Phototherapy (Light Therapy)

Phototherapy involves controlled exposure to ultraviolet (UV) light, typically narrowband UVB, administered in a dermatologist's office 2-3 times per week. It can be very effective for controlling atopic dermatitis by reducing inflammation in the skin.

  • Pros: Avoids systemic side effects of drugs, can be highly effective.
  • Cons: Time-consuming due to frequent office visits, potential for skin burning, and a long-term increased risk of skin cancer (though this is more associated with older broadband UVB and PUVA therapies).

Topical Therapies

For patients stepping down from a systemic therapy like Dupixent, optimizing topical treatments is key. This may involve:

  • High-potency topical steroids: Used for short durations to control flares.
  • Topical calcineurin inhibitors (e.g., Protopic, Elidel): Non-steroidal options for sensitive areas like the face and skin folds.
  • Topical JAK inhibitors (Opzelura): A topical version of a JAK inhibitor that can be effective for localized eczema without the systemic risks of the oral versions.
  • Crisaborole (Eucrisa): A non-steroidal topical ointment that works by a different mechanism (PDE4 inhibition).
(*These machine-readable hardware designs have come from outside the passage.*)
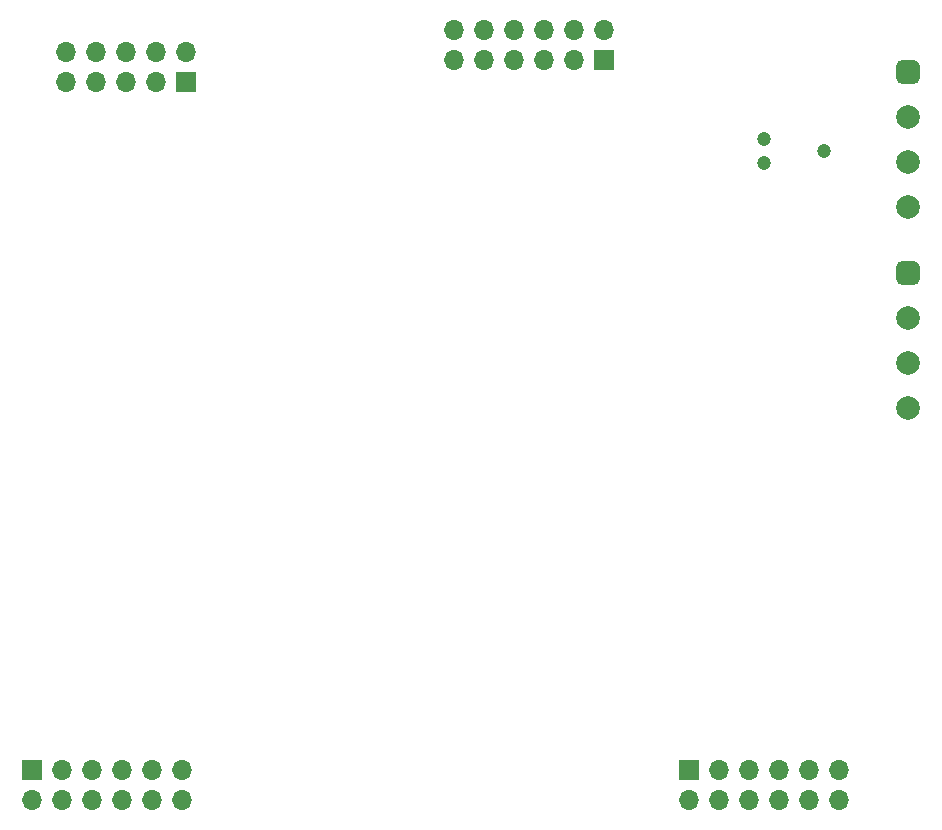
<source format=gbr>
%TF.GenerationSoftware,KiCad,Pcbnew,(6.0.10)*%
%TF.CreationDate,2023-01-06T10:16:34+00:00*%
%TF.ProjectId,test_board_boost,74657374-5f62-46f6-9172-645f626f6f73,rev?*%
%TF.SameCoordinates,Original*%
%TF.FileFunction,Soldermask,Bot*%
%TF.FilePolarity,Negative*%
%FSLAX46Y46*%
G04 Gerber Fmt 4.6, Leading zero omitted, Abs format (unit mm)*
G04 Created by KiCad (PCBNEW (6.0.10)) date 2023-01-06 10:16:34*
%MOMM*%
%LPD*%
G01*
G04 APERTURE LIST*
G04 Aperture macros list*
%AMRoundRect*
0 Rectangle with rounded corners*
0 $1 Rounding radius*
0 $2 $3 $4 $5 $6 $7 $8 $9 X,Y pos of 4 corners*
0 Add a 4 corners polygon primitive as box body*
4,1,4,$2,$3,$4,$5,$6,$7,$8,$9,$2,$3,0*
0 Add four circle primitives for the rounded corners*
1,1,$1+$1,$2,$3*
1,1,$1+$1,$4,$5*
1,1,$1+$1,$6,$7*
1,1,$1+$1,$8,$9*
0 Add four rect primitives between the rounded corners*
20,1,$1+$1,$2,$3,$4,$5,0*
20,1,$1+$1,$4,$5,$6,$7,0*
20,1,$1+$1,$6,$7,$8,$9,0*
20,1,$1+$1,$8,$9,$2,$3,0*%
G04 Aperture macros list end*
%ADD10C,2.000000*%
%ADD11RoundRect,0.500000X-0.500000X0.500000X-0.500000X-0.500000X0.500000X-0.500000X0.500000X0.500000X0*%
%ADD12C,1.200000*%
%ADD13O,1.700000X1.700000*%
%ADD14R,1.700000X1.700000*%
G04 APERTURE END LIST*
D10*
%TO.C,J14*%
X170595000Y-93570000D03*
X170595000Y-89760000D03*
X170595000Y-85950000D03*
D11*
X170595000Y-82140000D03*
%TD*%
D10*
%TO.C,J15*%
X170565000Y-76610000D03*
X170565000Y-72800000D03*
X170565000Y-68990000D03*
D11*
X170565000Y-65180000D03*
%TD*%
D12*
%TO.C,J13*%
X158410000Y-70844000D03*
X158410000Y-72876000D03*
X163490000Y-71860000D03*
%TD*%
D13*
%TO.C,J11*%
X99320000Y-63415000D03*
X99320000Y-65955000D03*
X101860000Y-63415000D03*
X101860000Y-65955000D03*
X104400000Y-63415000D03*
X104400000Y-65955000D03*
X106940000Y-63415000D03*
X106940000Y-65955000D03*
X109480000Y-63415000D03*
D14*
X109480000Y-65955000D03*
%TD*%
D13*
%TO.C,J10*%
X109165000Y-126795802D03*
X109165000Y-124255802D03*
X106625000Y-126795802D03*
X106625000Y-124255802D03*
X104085000Y-126795802D03*
X104085000Y-124255802D03*
X101545000Y-126795802D03*
X101545000Y-124255802D03*
X99005000Y-126795802D03*
X99005000Y-124255802D03*
X96465000Y-126795802D03*
D14*
X96465000Y-124255802D03*
%TD*%
D13*
%TO.C,J9*%
X164740155Y-126795802D03*
X164740155Y-124255802D03*
X162200155Y-126795802D03*
X162200155Y-124255802D03*
X159660155Y-126795802D03*
X159660155Y-124255802D03*
X157120155Y-126795802D03*
X157120155Y-124255802D03*
X154580155Y-126795802D03*
X154580155Y-124255802D03*
X152040155Y-126795802D03*
D14*
X152040155Y-124255802D03*
%TD*%
D13*
%TO.C,J12*%
X132175000Y-61565000D03*
X132175000Y-64105000D03*
X134715000Y-61565000D03*
X134715000Y-64105000D03*
X137255000Y-61565000D03*
X137255000Y-64105000D03*
X139795000Y-61565000D03*
X139795000Y-64105000D03*
X142335000Y-61565000D03*
X142335000Y-64105000D03*
X144875000Y-61565000D03*
D14*
X144875000Y-64105000D03*
%TD*%
M02*

</source>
Documenting Your Transition

If you are stopping Dupixent due to safety concerns and are considering a legal claim, it is vital to document the transition process. Keep records of your conversations with your doctor about why you are stopping the drug. Track your symptoms during and after the transition. Preserve records of the new therapies you start and how you respond to them. This creates a clear medical narrative that connects your decision to stop Dupixent to a specific safety concern and documents the subsequent medical journey, all of which is relevant to a potential legal claim.